** Opening RECORD EXTRACTS block **

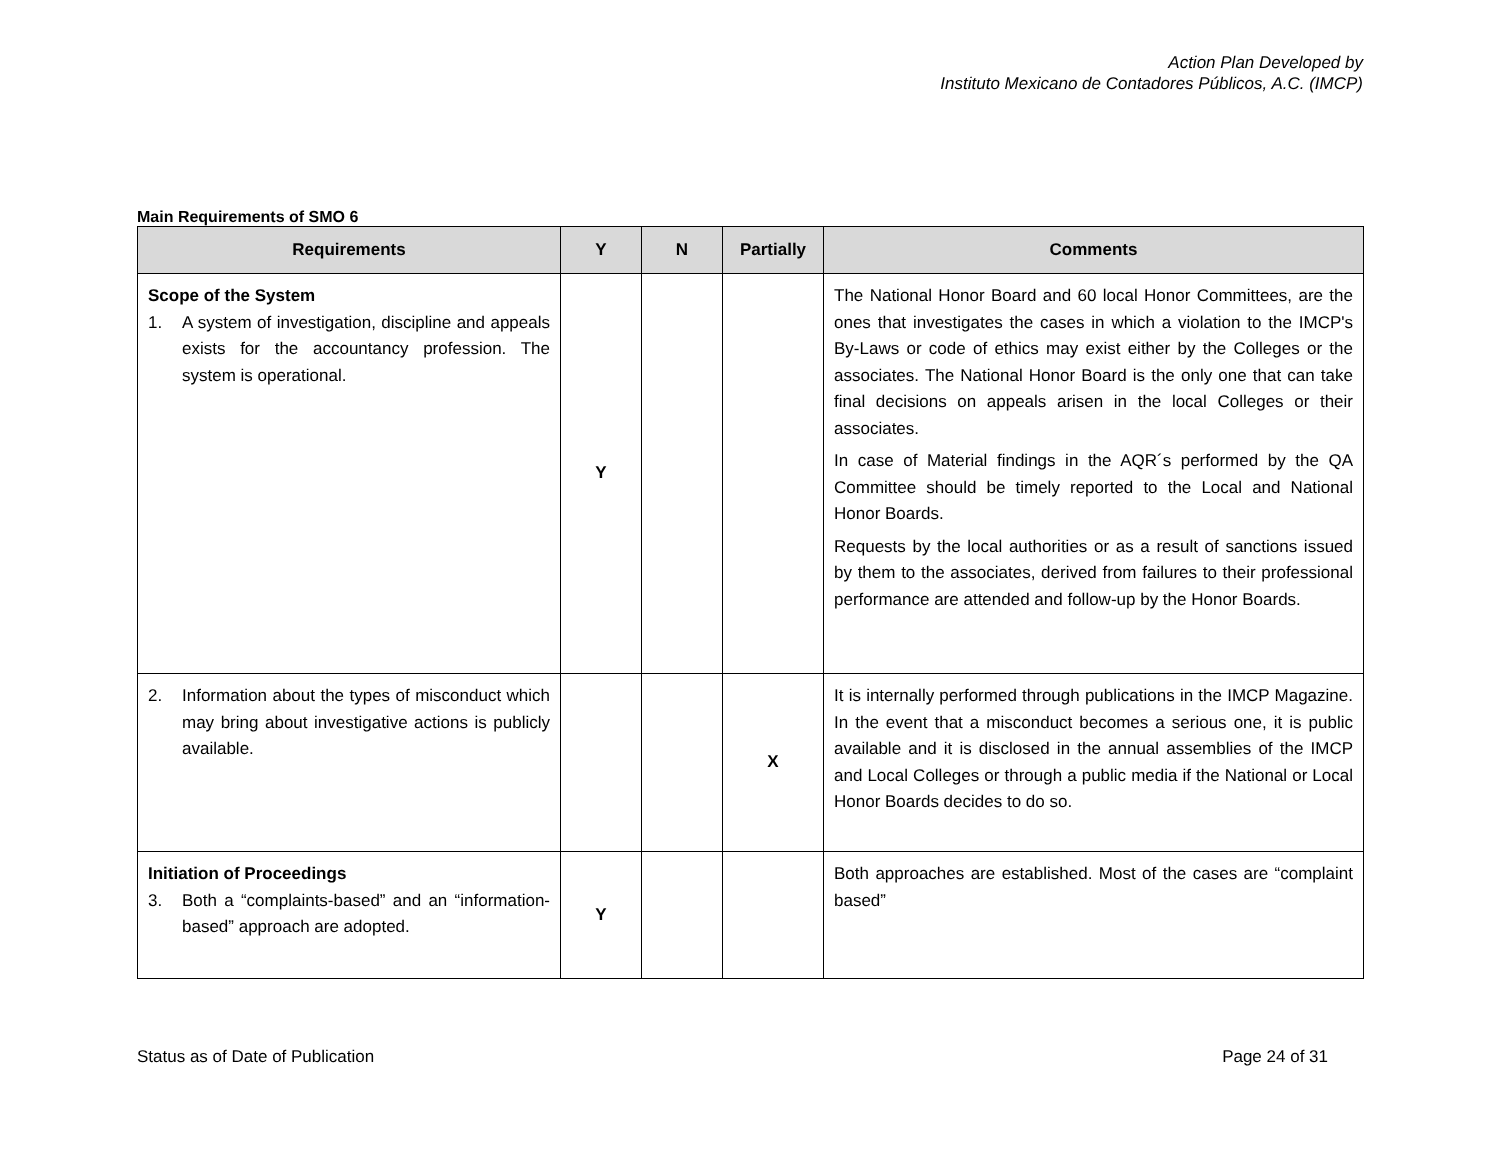Action Plan Developed by
Instituto Mexicano de Contadores Públicos, A.C. (IMCP)
Main Requirements of SMO 6
| Requirements | Y | N | Partially | Comments |
| --- | --- | --- | --- | --- |
| Scope of the System 1. A system of investigation, discipline and appeals exists for the accountancy profession. The system is operational. | Y | | | The National Honor Board and 60 local Honor Committees, are the ones that investigates the cases in which a violation to the IMCP's By-Laws or code of ethics may exist either by the Colleges or the associates. The National Honor Board is the only one that can take final decisions on appeals arisen in the local Colleges or their associates. In case of Material findings in the AQR´s performed by the QA Committee should be timely reported to the Local and National Honor Boards. Requests by the local authorities or as a result of sanctions issued by them to the associates, derived from failures to their professional performance are attended and follow-up by the Honor Boards. |
| 2. Information about the types of misconduct which may bring about investigative actions is publicly available. | | | X | It is internally performed through publications in the IMCP Magazine. In the event that a misconduct becomes a serious one, it is public available and it is disclosed in the annual assemblies of the IMCP and Local Colleges or through a public media if the National or Local Honor Boards decides to do so. |
| Initiation of Proceedings 3. Both a “complaints-based” and an “information-based” approach are adopted. | Y | | | Both approaches are established. Most of the cases are “complaint based” |
Status as of Date of Publication Page 24 of 31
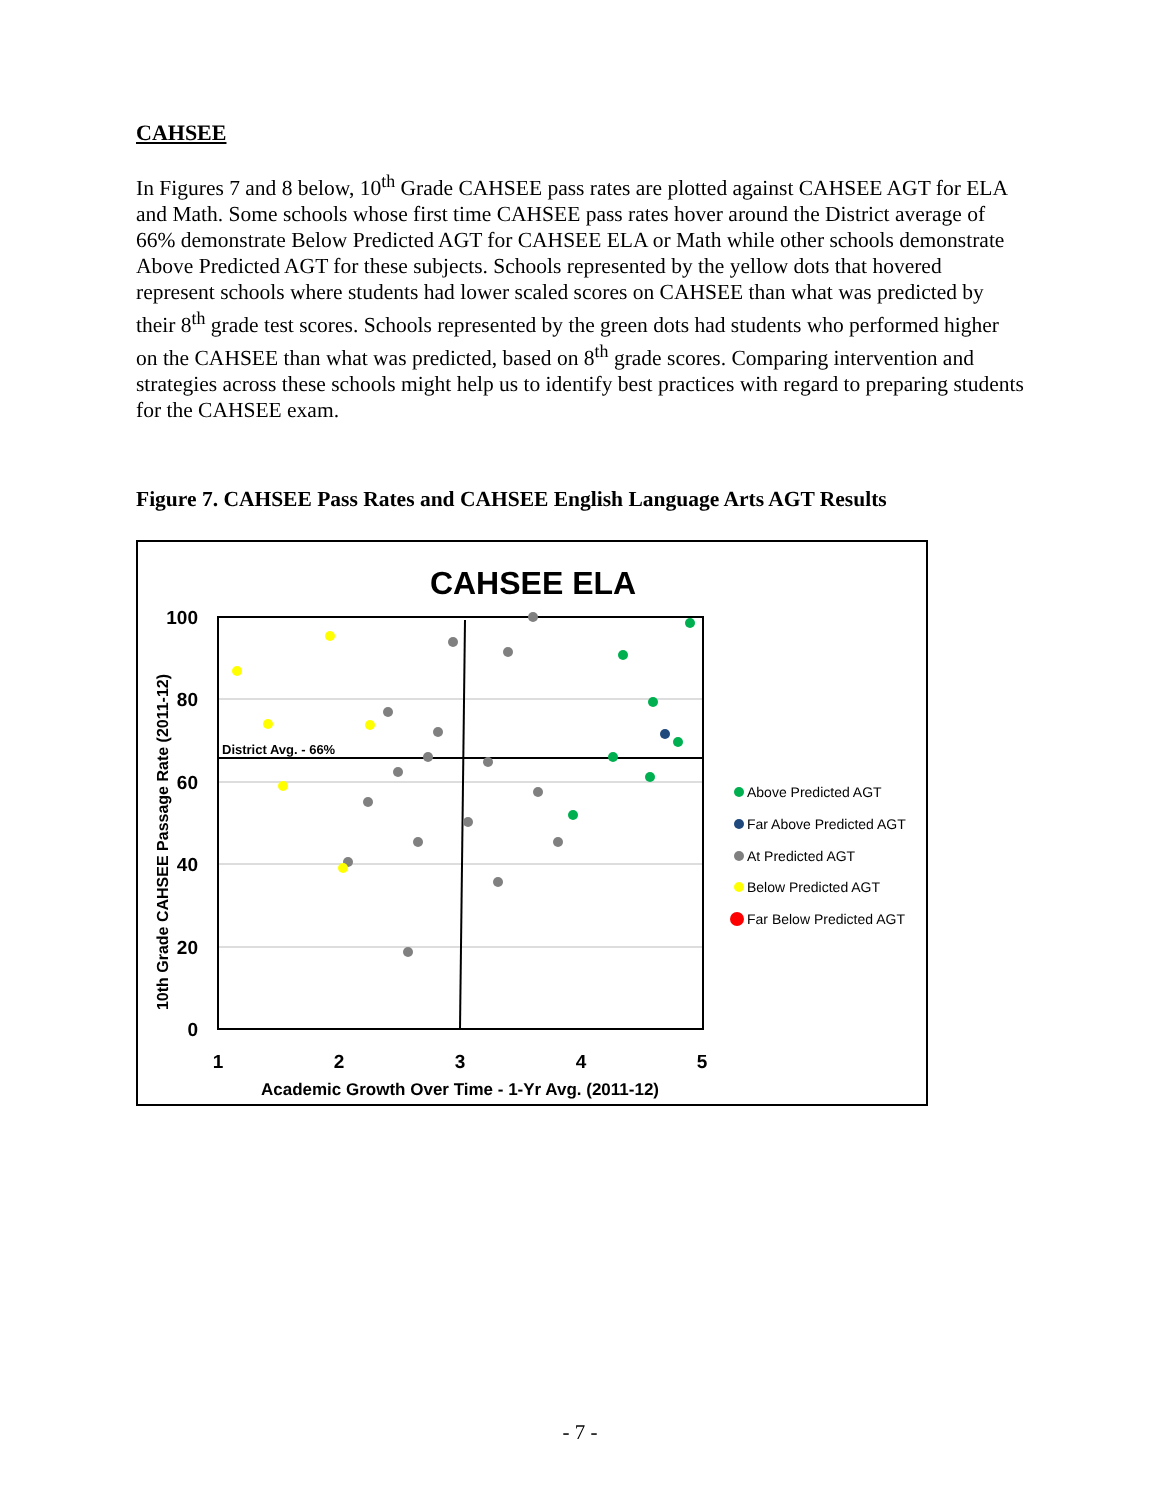CAHSEE
In Figures 7 and 8 below, 10<sup>th</sup> Grade CAHSEE pass rates are plotted against CAHSEE AGT for ELA and Math. Some schools whose first time CAHSEE pass rates hover around the District average of 66% demonstrate Below Predicted AGT for CAHSEE ELA or Math while other schools demonstrate Above Predicted AGT for these subjects. Schools represented by the yellow dots that hovered represent schools where students had lower scaled scores on CAHSEE than what was predicted by their 8<sup>th</sup> grade test scores. Schools represented by the green dots had students who performed higher on the CAHSEE than what was predicted, based on 8<sup>th</sup> grade scores. Comparing intervention and strategies across these schools might help us to identify best practices with regard to preparing students for the CAHSEE exam.
Figure 7. CAHSEE Pass Rates and CAHSEE English Language Arts AGT Results
CAHSEE ELA
District Avg. - 66%
100
80
60
40
20
0
1
2
3
4
5
Academic Growth Over Time - 1-Yr Avg. (2011-12)
10th Grade CAHSEE Passage Rate (2011-12)
Above Predicted AGT
Far Above Predicted AGT
At Predicted AGT
Below Predicted AGT
Far Below Predicted AGT
- 7 -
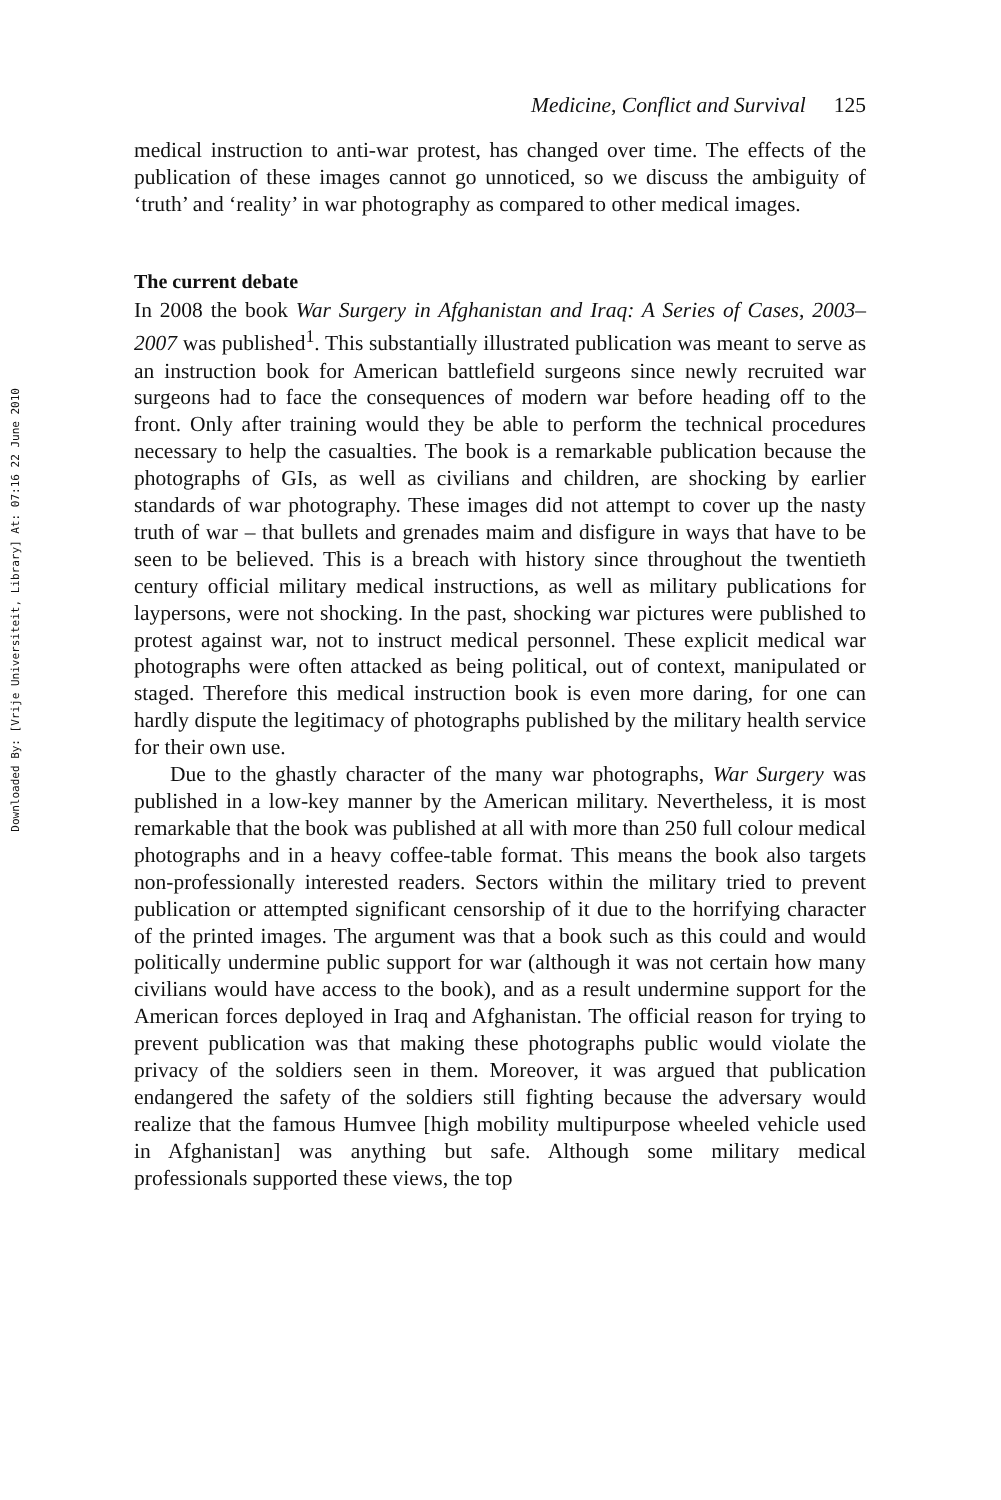Downloaded By: [Vrije Universiteit, Library] At: 07:16 22 June 2010
Medicine, Conflict and Survival 125
medical instruction to anti-war protest, has changed over time. The effects of the publication of these images cannot go unnoticed, so we discuss the ambiguity of ‘truth’ and ‘reality’ in war photography as compared to other medical images.
The current debate
In 2008 the book War Surgery in Afghanistan and Iraq: A Series of Cases, 2003–2007 was published<sup>1</sup>. This substantially illustrated publication was meant to serve as an instruction book for American battlefield surgeons since newly recruited war surgeons had to face the consequences of modern war before heading off to the front. Only after training would they be able to perform the technical procedures necessary to help the casualties. The book is a remarkable publication because the photographs of GIs, as well as civilians and children, are shocking by earlier standards of war photography. These images did not attempt to cover up the nasty truth of war – that bullets and grenades maim and disfigure in ways that have to be seen to be believed. This is a breach with history since throughout the twentieth century official military medical instructions, as well as military publications for laypersons, were not shocking. In the past, shocking war pictures were published to protest against war, not to instruct medical personnel. These explicit medical war photographs were often attacked as being political, out of context, manipulated or staged. Therefore this medical instruction book is even more daring, for one can hardly dispute the legitimacy of photographs published by the military health service for their own use.
Due to the ghastly character of the many war photographs, War Surgery was published in a low-key manner by the American military. Nevertheless, it is most remarkable that the book was published at all with more than 250 full colour medical photographs and in a heavy coffee-table format. This means the book also targets non-professionally interested readers. Sectors within the military tried to prevent publication or attempted significant censorship of it due to the horrifying character of the printed images. The argument was that a book such as this could and would politically undermine public support for war (although it was not certain how many civilians would have access to the book), and as a result undermine support for the American forces deployed in Iraq and Afghanistan. The official reason for trying to prevent publication was that making these photographs public would violate the privacy of the soldiers seen in them. Moreover, it was argued that publication endangered the safety of the soldiers still fighting because the adversary would realize that the famous Humvee [high mobility multipurpose wheeled vehicle used in Afghanistan] was anything but safe. Although some military medical professionals supported these views, the top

** Closing RECORD EXTRACTS block **

_ASSIGNMENT_. Return all lines of the material above in which the word "Below" occurs.

_EXERCISE OUTPUT_.
In Figures 7 and 8 below, 10<sup>th</sup> Grade CAHSEE pass rates are plotted against CAHSEE AGT for ELA and Math. Some schools whose first time CAHSEE pass rates hover around the District average of 66% demonstrate Below Predicted AGT for CAHSEE ELA or Math while other schools demonstrate Above Predicted AGT for these subjects. Schools represented by the yellow dots that hovered represent schools where students had lower scaled scores on CAHSEE than what was predicted by their 8<sup>th</sup> grade test scores. Schools represented by the green dots had students who performed higher on the CAHSEE than what was predicted, based on 8<sup>th</sup> grade scores. Comparing intervention and strategies across these schools might help us to identify best practices with regard to preparing students for the CAHSEE exam.
Below Predicted AGT
Far Below Predicted AGT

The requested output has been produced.